##### Data to use #####

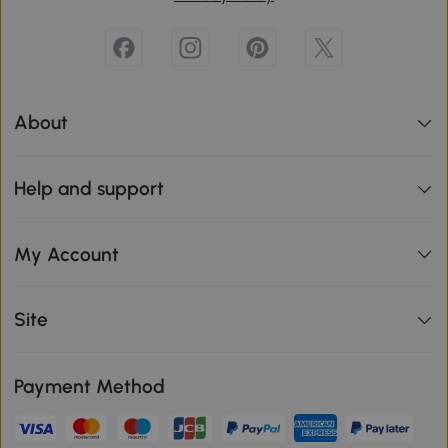
About
Help and support
My Account
Site
Payment Method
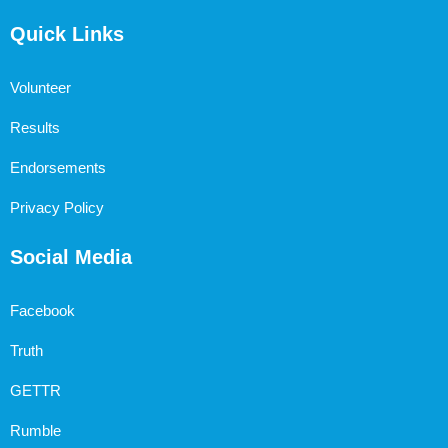
Quick Links
Volunteer
Results
Endorsements
Privacy Policy
Social Media
Facebook
Truth
GETTR
Rumble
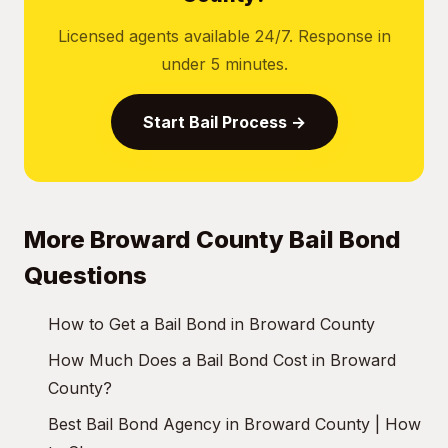
Licensed agents available 24/7. Response in
under 5 minutes.
Start Bail Process →
More Broward County Bail Bond
Questions
How to Get a Bail Bond in Broward County
How Much Does a Bail Bond Cost in Broward
County?
Best Bail Bond Agency in Broward County | How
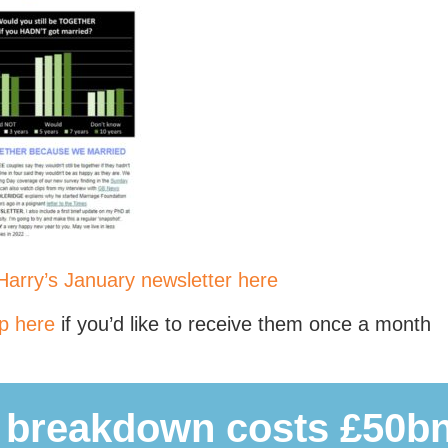
arry’s January newsletter here
p here
if you’d like to receive them once a month
 breakdown costs £50bn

#####

Reproduce the lines of the material from the line holding "Licensed agents available 24/7. Response in" through the end of the material, inclusive, leaving out the pictures.

## Answer space
Licensed agents available 24/7. Response in
under 5 minutes.
Start Bail Process →
More Broward County Bail Bond
Questions
How to Get a Bail Bond in Broward County
How Much Does a Bail Bond Cost in Broward
County?
Best Bail Bond Agency in Broward County | How
arry’s January newsletter here
p here
if you’d like to receive them once a month
 breakdown costs £50bn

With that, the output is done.